Your assignment: Return every line of the items below word for word, with no changes.

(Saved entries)
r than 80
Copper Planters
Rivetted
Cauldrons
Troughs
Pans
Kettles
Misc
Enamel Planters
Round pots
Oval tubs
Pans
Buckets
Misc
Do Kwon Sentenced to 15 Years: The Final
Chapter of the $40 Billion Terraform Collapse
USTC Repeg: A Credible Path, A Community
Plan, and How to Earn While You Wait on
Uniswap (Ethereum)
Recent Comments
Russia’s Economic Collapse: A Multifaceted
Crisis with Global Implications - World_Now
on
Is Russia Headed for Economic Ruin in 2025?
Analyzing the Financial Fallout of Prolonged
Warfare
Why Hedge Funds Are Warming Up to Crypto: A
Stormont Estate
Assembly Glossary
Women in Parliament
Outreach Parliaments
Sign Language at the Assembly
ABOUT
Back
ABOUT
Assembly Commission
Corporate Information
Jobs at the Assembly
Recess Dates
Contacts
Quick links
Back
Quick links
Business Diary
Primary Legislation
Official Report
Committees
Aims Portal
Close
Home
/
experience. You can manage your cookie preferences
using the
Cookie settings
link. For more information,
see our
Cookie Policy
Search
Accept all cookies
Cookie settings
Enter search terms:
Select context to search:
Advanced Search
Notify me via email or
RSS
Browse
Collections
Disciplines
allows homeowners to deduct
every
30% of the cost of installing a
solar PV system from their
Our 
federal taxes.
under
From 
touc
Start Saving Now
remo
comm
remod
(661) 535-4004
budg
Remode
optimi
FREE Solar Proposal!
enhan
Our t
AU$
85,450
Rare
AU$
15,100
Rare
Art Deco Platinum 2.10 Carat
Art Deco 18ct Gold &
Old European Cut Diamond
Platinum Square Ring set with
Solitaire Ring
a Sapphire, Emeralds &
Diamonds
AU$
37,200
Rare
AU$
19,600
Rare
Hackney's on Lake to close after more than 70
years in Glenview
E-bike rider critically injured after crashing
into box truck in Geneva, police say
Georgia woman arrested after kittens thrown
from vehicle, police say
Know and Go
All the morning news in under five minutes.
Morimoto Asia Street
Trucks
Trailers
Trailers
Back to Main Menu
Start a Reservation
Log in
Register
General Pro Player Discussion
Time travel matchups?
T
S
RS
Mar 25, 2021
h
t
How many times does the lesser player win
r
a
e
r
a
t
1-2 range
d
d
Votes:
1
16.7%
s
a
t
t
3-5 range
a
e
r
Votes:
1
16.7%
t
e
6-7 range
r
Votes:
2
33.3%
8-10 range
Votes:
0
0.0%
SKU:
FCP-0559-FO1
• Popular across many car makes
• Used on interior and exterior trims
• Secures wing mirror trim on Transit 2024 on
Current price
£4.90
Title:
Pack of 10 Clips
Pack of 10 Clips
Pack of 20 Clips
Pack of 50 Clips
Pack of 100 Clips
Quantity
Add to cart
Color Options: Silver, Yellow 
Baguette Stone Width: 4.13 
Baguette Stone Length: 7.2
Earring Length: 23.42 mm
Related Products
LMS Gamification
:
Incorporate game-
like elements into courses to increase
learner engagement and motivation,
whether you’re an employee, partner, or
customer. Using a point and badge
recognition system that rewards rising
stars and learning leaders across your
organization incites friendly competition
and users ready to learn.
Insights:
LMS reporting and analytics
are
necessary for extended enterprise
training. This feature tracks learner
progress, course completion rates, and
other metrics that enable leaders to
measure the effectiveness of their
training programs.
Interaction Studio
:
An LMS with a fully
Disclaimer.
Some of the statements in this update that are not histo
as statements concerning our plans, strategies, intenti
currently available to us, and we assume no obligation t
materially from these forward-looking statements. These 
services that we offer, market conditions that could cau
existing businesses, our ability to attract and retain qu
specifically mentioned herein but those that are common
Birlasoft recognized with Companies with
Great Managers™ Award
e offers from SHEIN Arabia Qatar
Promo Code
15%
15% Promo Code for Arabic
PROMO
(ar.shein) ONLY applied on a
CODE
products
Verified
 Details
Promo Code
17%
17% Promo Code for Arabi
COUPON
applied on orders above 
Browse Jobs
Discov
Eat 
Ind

Response to the task:
r than 80
Copper Planters
Rivetted
Cauldrons
Troughs
Pans
Kettles
Misc
Enamel Planters
Round pots
Oval tubs
Pans
Buckets
Misc
Do Kwon Sentenced to 15 Years: The Final
Chapter of the $40 Billion Terraform Collapse
USTC Repeg: A Credible Path, A Community
Plan, and How to Earn While You Wait on
Uniswap (Ethereum)
Recent Comments
Russia’s Economic Collapse: A Multifaceted
Crisis with Global Implications - World_Now
on
Is Russia Headed for Economic Ruin in 2025?
Analyzing the Financial Fallout of Prolonged
Warfare
Why Hedge Funds Are Warming Up to Crypto: A
Stormont Estate
Assembly Glossary
Women in Parliament
Outreach Parliaments
Sign Language at the Assembly
ABOUT
Back
ABOUT
Assembly Commission
Corporate Information
Jobs at the Assembly
Recess Dates
Contacts
Quick links
Back
Quick links
Business Diary
Primary Legislation
Official Report
Committees
Aims Portal
Close
Home
/
experience. You can manage your cookie preferences
using the
Cookie settings
link. For more information,
see our
Cookie Policy
Search
Accept all cookies
Cookie settings
Enter search terms:
Select context to search:
Advanced Search
Notify me via email or
RSS
Browse
Collections
Disciplines
allows homeowners to deduct
every
30% of the cost of installing a
solar PV system from their
Our 
federal taxes.
under
From 
touc
Start Saving Now
remo
comm
remod
(661) 535-4004
budg
Remode
optimi
FREE Solar Proposal!
enhan
Our t
AU$
85,450
Rare
AU$
15,100
Rare
Art Deco Platinum 2.10 Carat
Art Deco 18ct Gold &
Old European Cut Diamond
Platinum Square Ring set with
Solitaire Ring
a Sapphire, Emeralds &
Diamonds
AU$
37,200
Rare
AU$
19,600
Rare
Hackney's on Lake to close after more than 70
years in Glenview
E-bike rider critically injured after crashing
into box truck in Geneva, police say
Georgia woman arrested after kittens thrown
from vehicle, police say
Know and Go
All the morning news in under five minutes.
Morimoto Asia Street
Trucks
Trailers
Trailers
Back to Main Menu
Start a Reservation
Log in
Register
General Pro Player Discussion
Time travel matchups?
T
S
RS
Mar 25, 2021
h
t
How many times does the lesser player win
r
a
e
r
a
t
1-2 range
d
d
Votes:
1
16.7%
s
a
t
t
3-5 range
a
e
r
Votes:
1
16.7%
t
e
6-7 range
r
Votes:
2
33.3%
8-10 range
Votes:
0
0.0%
SKU:
FCP-0559-FO1
• Popular across many car makes
• Used on interior and exterior trims
• Secures wing mirror trim on Transit 2024 on
Current price
£4.90
Title:
Pack of 10 Clips
Pack of 10 Clips
Pack of 20 Clips
Pack of 50 Clips
Pack of 100 Clips
Quantity
Add to cart
Color Options: Silver, Yellow 
Baguette Stone Width: 4.13 
Baguette Stone Length: 7.2
Earring Length: 23.42 mm
Related Products
LMS Gamification
:
Incorporate game-
like elements into courses to increase
learner engagement and motivation,
whether you’re an employee, partner, or
customer. Using a point and badge
recognition system that rewards rising
stars and learning leaders across your
organization incites friendly competition
and users ready to learn.
Insights:
LMS reporting and analytics
are
necessary for extended enterprise
training. This feature tracks learner
progress, course completion rates, and
other metrics that enable leaders to
measure the effectiveness of their
training programs.
Interaction Studio
:
An LMS with a fully
Disclaimer.
Some of the statements in this update that are not histo
as statements concerning our plans, strategies, intenti
currently available to us, and we assume no obligation t
materially from these forward-looking statements. These 
services that we offer, market conditions that could cau
existing businesses, our ability to attract and retain qu
specifically mentioned herein but those that are common
Birlasoft recognized with Companies with
Great Managers™ Award
e offers from SHEIN Arabia Qatar
Promo Code
15%
15% Promo Code for Arabic
PROMO
(ar.shein) ONLY applied on a
CODE
products
Verified
 Details
Promo Code
17%
17% Promo Code for Arabi
COUPON
applied on orders above 
Browse Jobs
Discov
Eat 
Ind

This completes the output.